Titre de la thèse : Une dimension thérapeutique de l’art d’après une vision esthétique : une approche du pouvoir transformateur de l’art
Auteur / Autrice : Lilian Ysabel Gonzales Romero
Direction : Plínio Prado
Type : Thèse de doctorat
Discipline(s) : Philosophie
Date : Soutenance en 2013
Etablissement(s) : Paris 8

Résumé : L’art entraîne une sorte de révélation qui nous permet de redécouvrir le monde mais surtout l’homme. Cette redécouverte et l’émerveillement éveillés par l’art font appel à deux aspects centraux : la subjectivité et l’expressivité. Ce fait serait à l’origine d’un certain pouvoir transformateur de l’art en tant qu’espace de révélation et d’expressivité favorisant, en plus, la rencontre avec soi, autrui et le monde. Nous considérons que cette capacité transformatrice de l’art constitue précisément un fondement de son pouvoir thérapeutique. L’objectif principal de cette recherche constitue ainsi la réalisation d’une approche de ce pouvoir thérapeutique de l’art. L’intérêt de cette étude réside dans le fait que nous partons d’une vision esthétique.
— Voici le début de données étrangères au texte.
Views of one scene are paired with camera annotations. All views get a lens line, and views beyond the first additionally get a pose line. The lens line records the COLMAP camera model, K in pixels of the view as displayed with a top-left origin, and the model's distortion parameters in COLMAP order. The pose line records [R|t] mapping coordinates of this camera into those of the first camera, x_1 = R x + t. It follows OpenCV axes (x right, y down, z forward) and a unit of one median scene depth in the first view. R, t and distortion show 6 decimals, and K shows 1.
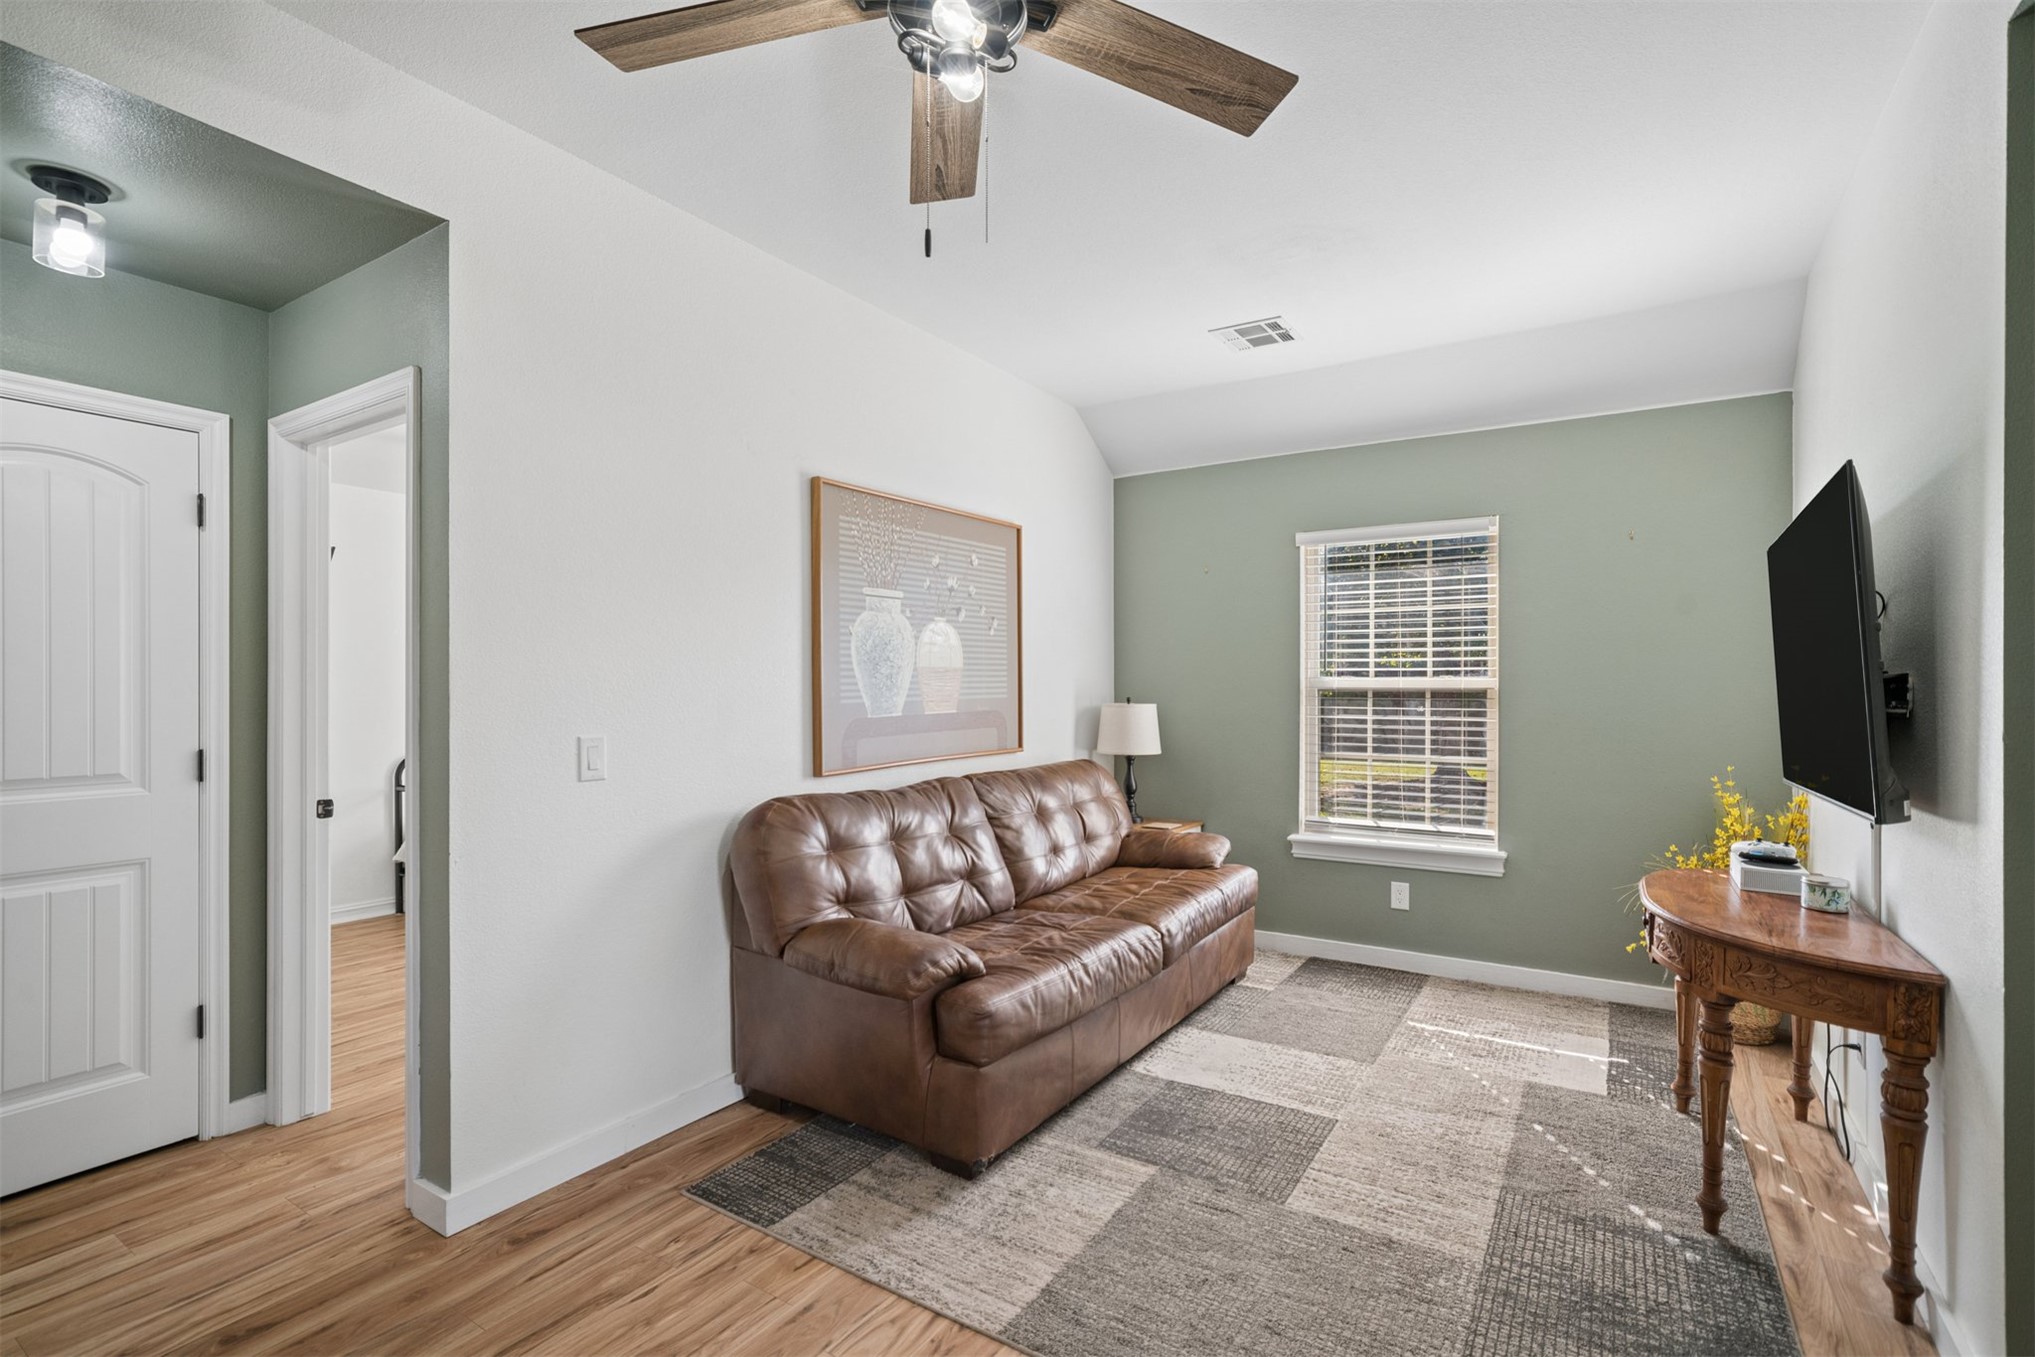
lens RADIAL K [[948.5, 0, 1020.2], [0, 948.5, 689.3], [0, 0, 1]] dist [-0.018144, 0.011850]
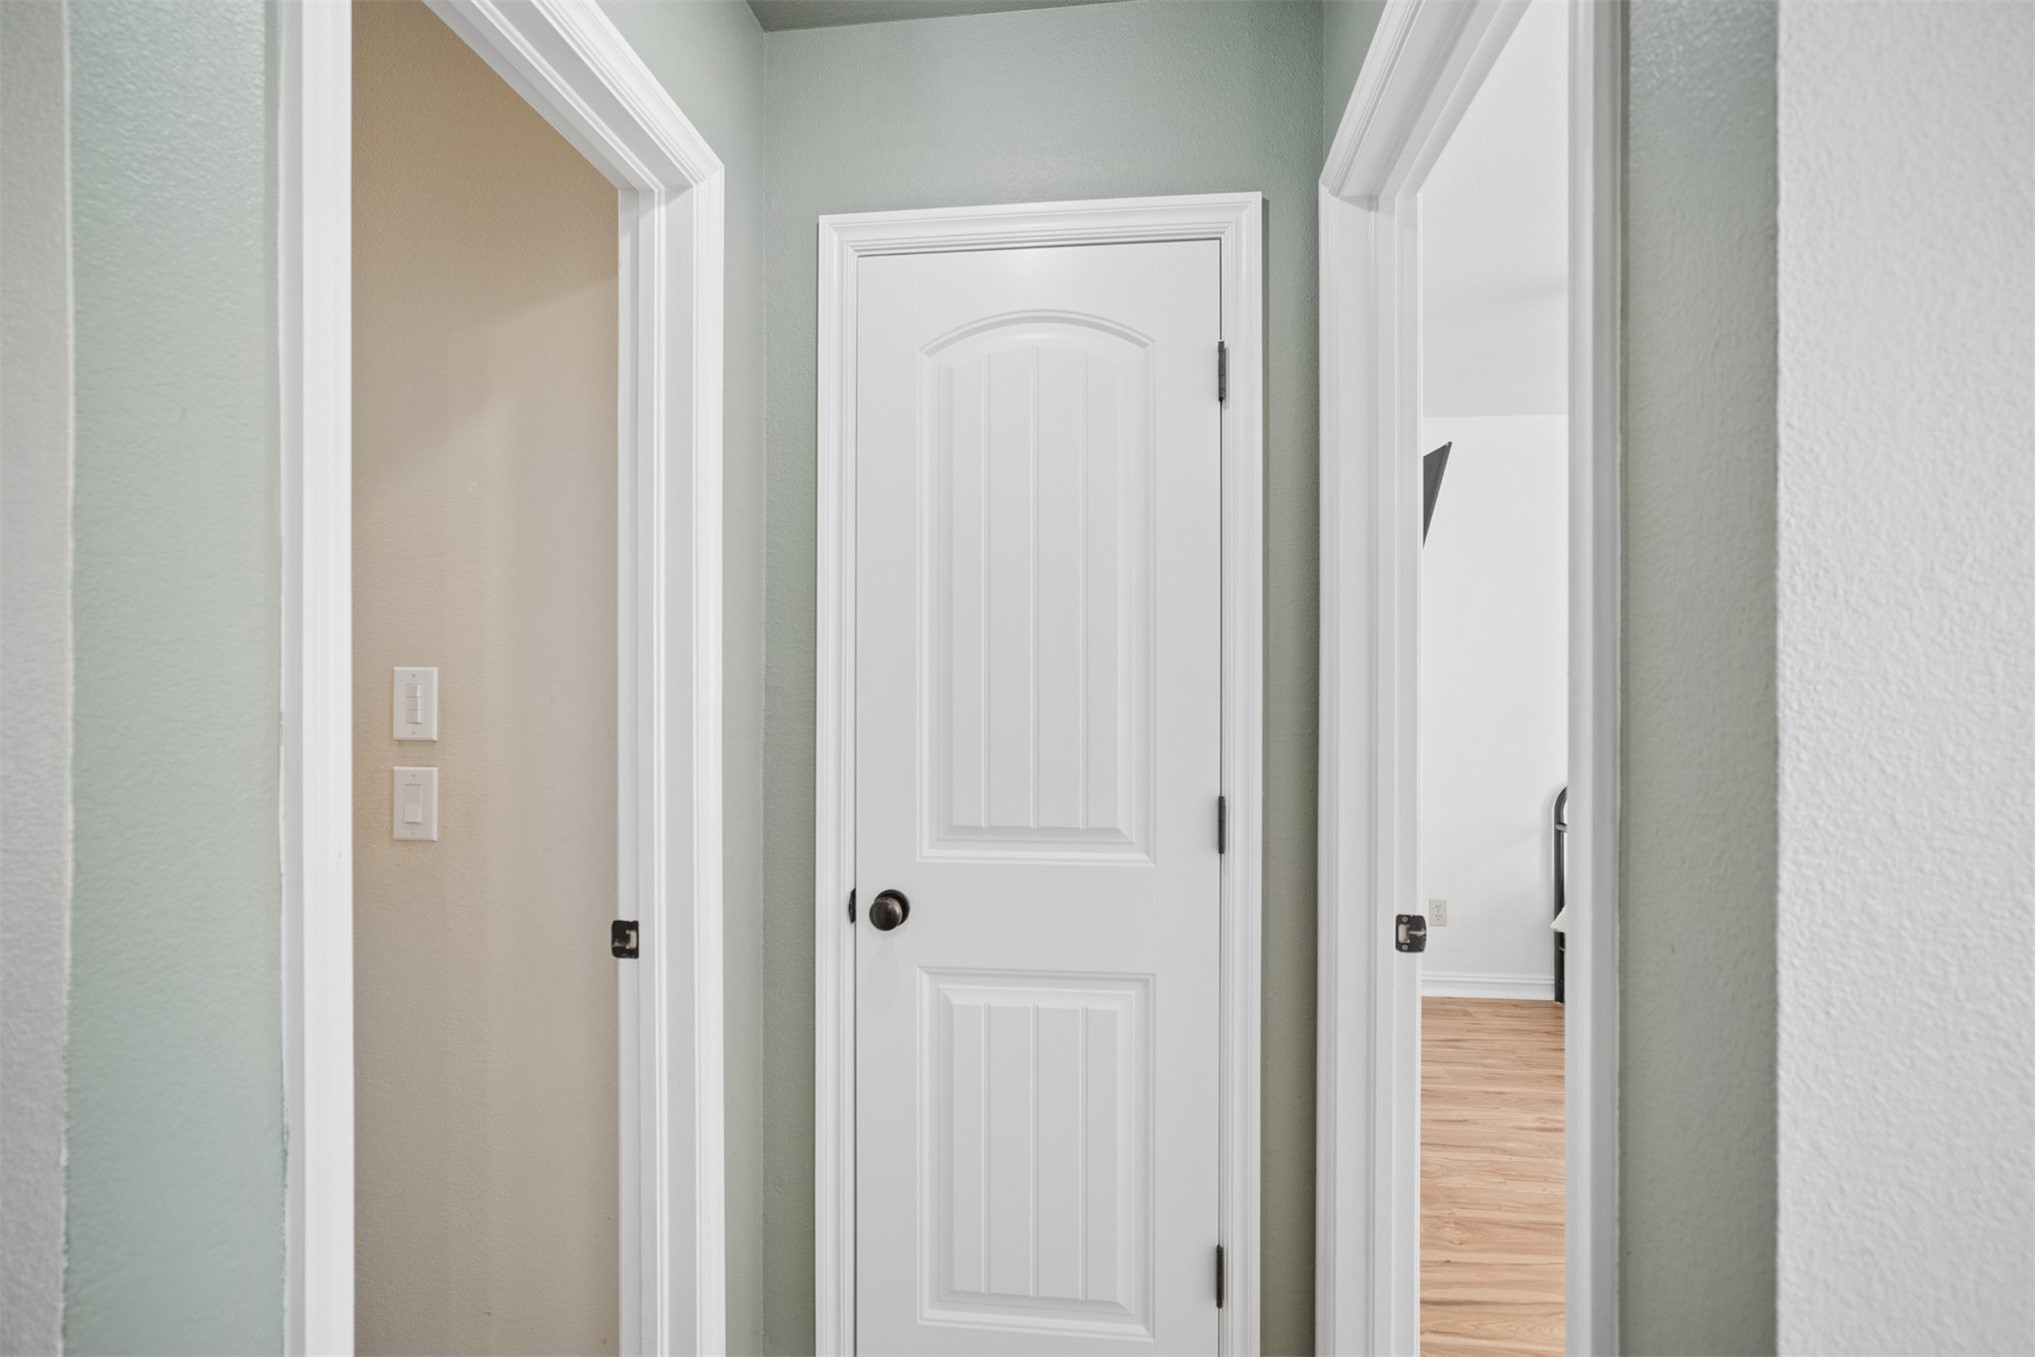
lens RADIAL K [[948.5, 0, 1044.5], [0, 948.5, 687.7], [0, 0, 1]] dist [-0.018144, 0.011850]
pose [[0.467533, -0.000362, -0.883976, -0.367300], [-0.003203, 0.999993, -0.002104, 0.000366], [0.883970, 0.003815, 0.467528, 0.563552]]
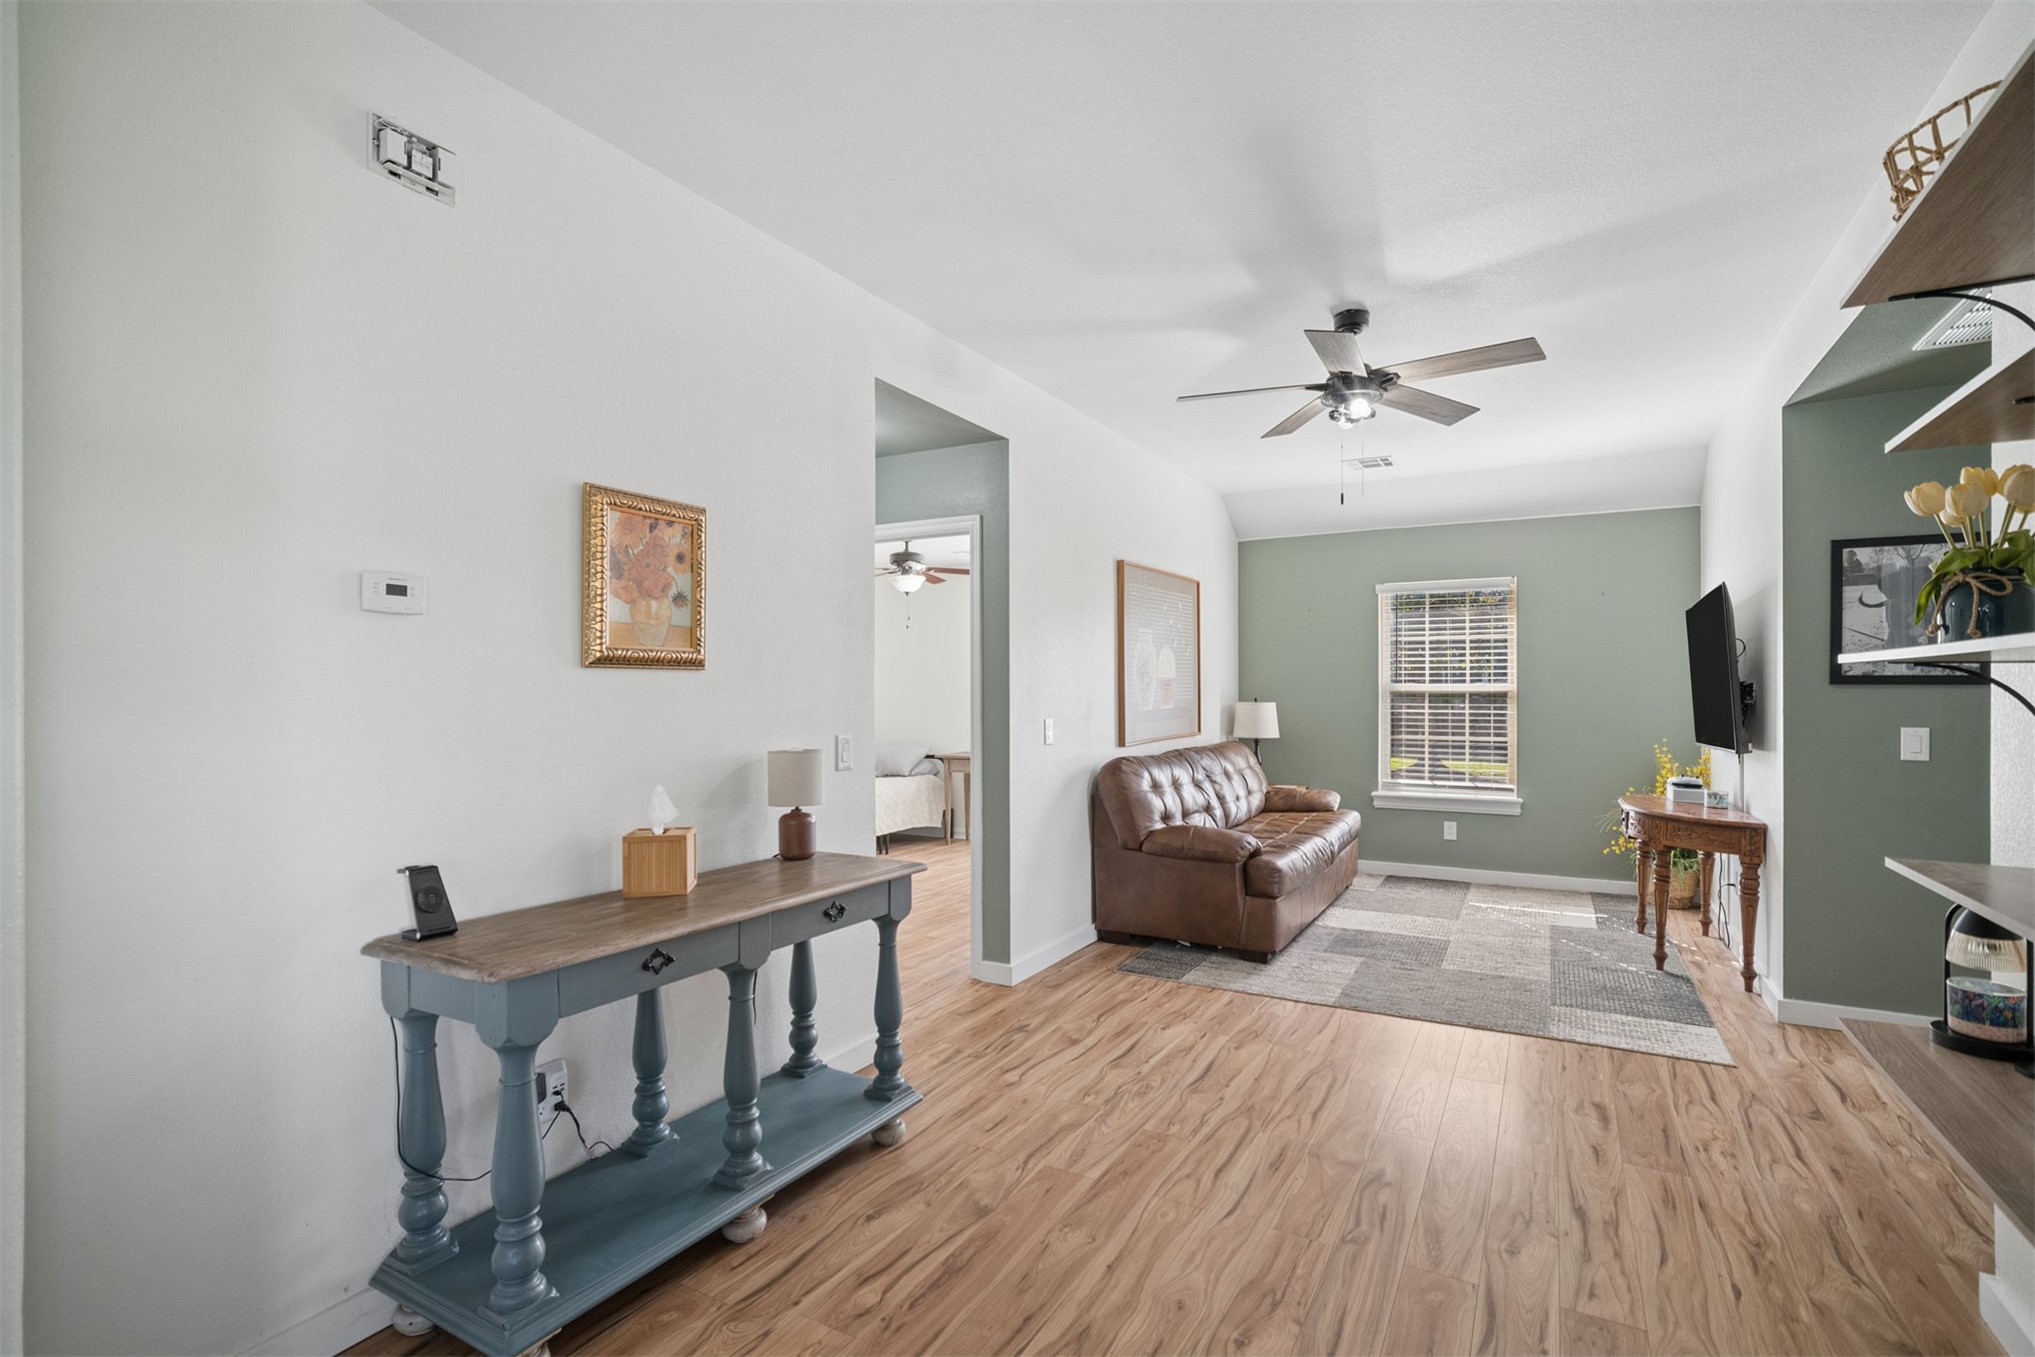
lens RADIAL K [[948.5, 0, 1024.3], [0, 948.5, 690.7], [0, 0, 1]] dist [-0.018144, 0.011850]
pose [[0.998221, -0.001812, 0.059597, -0.510130], [0.002038, 0.999991, -0.003735, 0.003193], [-0.059590, 0.003849, 0.998216, -0.638809]]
La vision esthétique de la thérapeutique dans l’art s’éloigne de la vision psychologique et psychanalytique, c’est-à-dire de la vision clinique sous deux aspects : le premier est la considération de l’art en tant que phénomène per se et non comme un moyen de thérapie psychologique ou psychanalytique ; le deuxième aspect réside dans l’accent mis par l’expressivité. La vision esthétique de la thérapeutique de l’art trouve sa justification, son sens et sa raison d’être au sein d’une société et d’une humanité assujetties principalement aux modèles de vie imposés par un complexe système dominant. Un système caractérisé par une grave crise écologique résultat en grand partie de l’action destructrice de ce que Félix Guattari appelle CMI (Capitalisme Mondial Intégral).